Moreover you should give your dog something that reminds them of home whether that’s a familiar toy or blanket that brings them a sense of relaxation. moreover provide your dog with a new toy to give them a distraction on the drive. But if these tips don’t help your pooches travel sickness they may need something stronger such as travel sickness medication if your dog is prone to travel sickness.
if you want your dogs confidence to increase around travel you can also try to take them on shorter trips before attempting a long journey. This will help build up their tolerance to spending time in the car and may ease their travel sickness.
Sometimes, anxiety and feeling travel sick are linked. If you’re having problems with your dog not travelling well, have a chat with your vet to discuss how they might be able to help.
Signs your dog may be experiencing motion sickness include:
- whining and pacing
- excessive drooling
- smacking or licking lips
- lethargy or inactivity
If you think your dog is going to vomit, stopping the car and taking him for a walk may help temporarily relieve his stress.
Desensitizing or counter-conditioning your dog to car travel may take some work, but it can be accomplished. Helping your dog overcome the stress and anxiety of travel will mean that he can accompany you on trips more frequently and will allow you to spend more time together.

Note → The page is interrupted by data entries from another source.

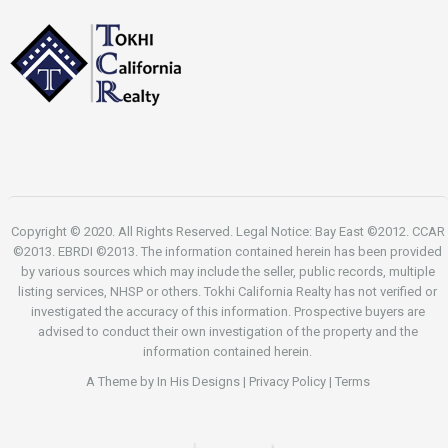
Copyright © 2020. All Rights Reserved. Legal Notice: Bay East ©2012. CCAR
©2013. EBRDI ©2013. The information contained herein has been provided
by various sources which may include the seller, public records, multiple
listing services, NHSP or others. Tokhi California Realty has not verified or
investigated the accuracy of this information. Prospective buyers are
advised to conduct their own investigation of the property and the
information contained herein.
A Theme by
In His Designs
|
Privacy Policy
|
Terms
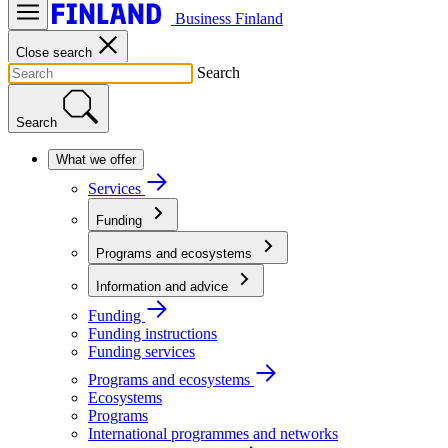
Business Finland
Close search
Search
Search
What we offer
Services
Funding
Programs and ecosystems
Information and advice
Funding
Funding instructions
Funding services
Programs and ecosystems
Ecosystems
Programs
International programmes and networks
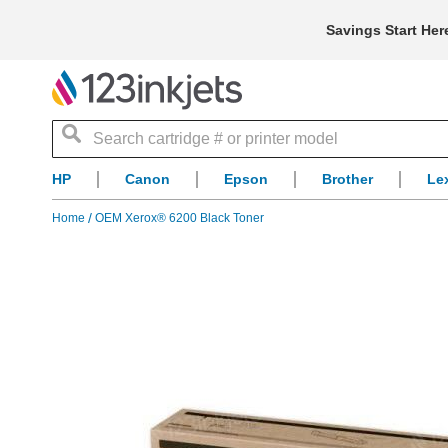
Savings Start Her
Search
HP
Canon
Epson
Brother
Le
Home
OEM Xerox® 6200 Black Toner
Skip
to
the
end
of
the
images
gallery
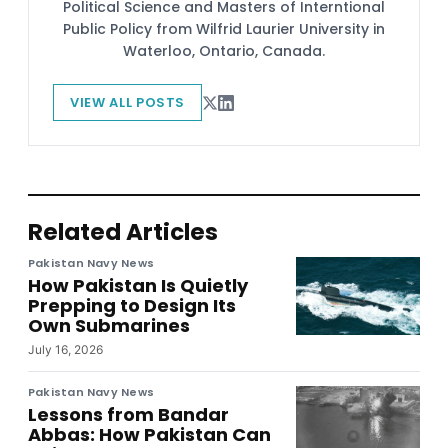
Political Science and Masters of Interntional
Public Policy from Wilfrid Laurier University in
Waterloo, Ontario, Canada.
VIEW ALL POSTS
Related Articles
Pakistan Navy News
How Pakistan Is Quietly
Prepping to Design Its
Own Submarines
July 16, 2026
Pakistan Navy News
Lessons from Bandar
Abbas: How Pakistan Can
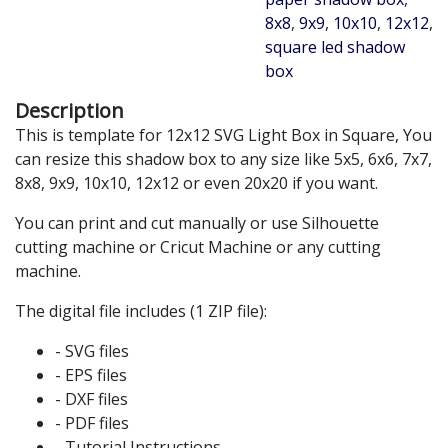
8x8
,
9x9
,
10x10
,
12x12
,
square led shadow
box
Description
This is template for 12x12 SVG Light Box in Square, You
can resize this shadow box to any size like 5x5, 6x6, 7x7,
8x8, 9x9, 10x10, 12x12 or even 20x20 if you want.
You can print and cut manually or use Silhouette
cutting machine or Cricut Machine or any cutting
machine.
The digital file includes (1 ZIP file):
- SVG files
- EPS files
- DXF files
- PDF files
- Tutorial Instructions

The best way to ease your dog’s travel anxiety is by taking several short trips before embarking on a long haul. Start by simply placing your dog in your car, starting the motor, and sitting there without moving for a few minutes. The next day, repeat this process, but back out of your driveway and then return. Be sure to praise your dog and offer a food reward for good behavior. Next, try a trip around the block. Gradually work your way up to riding comfortably for 20 to 30 minutes.
Conditioning your dog to ride comfortably in the car may require several days or even weeks. Be sure to gradually expose your nervous pet to more and more challenging stimuli. You cannot force your dog to “get over” or “deal with” his anxiety. Traveling in a confined space in a motor vehicle can be frightening for a dog and requires time to adjust. Make sure you maintain a calm and cool attitude, and do not scold your dog if he begins to howl or whine. Visible anxiety is a sign to stop the current training and start again another day. Continuing to expose your dog to a stressful situation will only cause him to further associate the car with displeasure and fear and cause setbacks in your training. Car rides in a carrier can also be good practice for traveling in an airplane or train.Before going on a car trip, giving her a small piece of sugary candy (but not chocolate) before departing; this is known to reduce nausea.
Anti-anxiety medication. These medications may be considered for use in extremely stressed pets only. Alprazolam (Xanax®), trazodone (Desyrel®) or other prescription medications given the night before travel and repeated 12 hours later can relax even the most anxious pet traveler. Many veterinarians will recommend you give a second dose about 2 hours before you embark on your trip. Keep in mind that some prescription medications need to be started several days to a couple of weeks before travel to be most effective. Always follow instructions from your veterinarian carefully.
Some of these are available in pet stores but some will only be accessible via a veterinary prescription. If you’re unsure at all about which would be of most benefit and especially if your dog is taking other medication which might be impacted, it is best to speak to your vet. They will be able to provide detailed advice on your dog’s specific situation and what would be the best medication to help your pup.
If your dog is experiencing a stress response, you could also try Adaptil – an artificial pheromone spray – which induces a calm state. For best results, spray it around the car and on the dog blanket prior to your road trip.
Plan on giving your dog a very small amount of ginger (no more at ¼ teaspoon for small dogs and ¾ teaspoon for larger dogs) least 30 minutes before a car ride. Start slow with about half the recommended amount at first. Ginger may lower blood sugar and blood pressure, so check with your vet about any conditions like diabetes before feeding ginger. Again, before administering any herbal or medicinal substance, consult your vet about whether this option is right for your pup.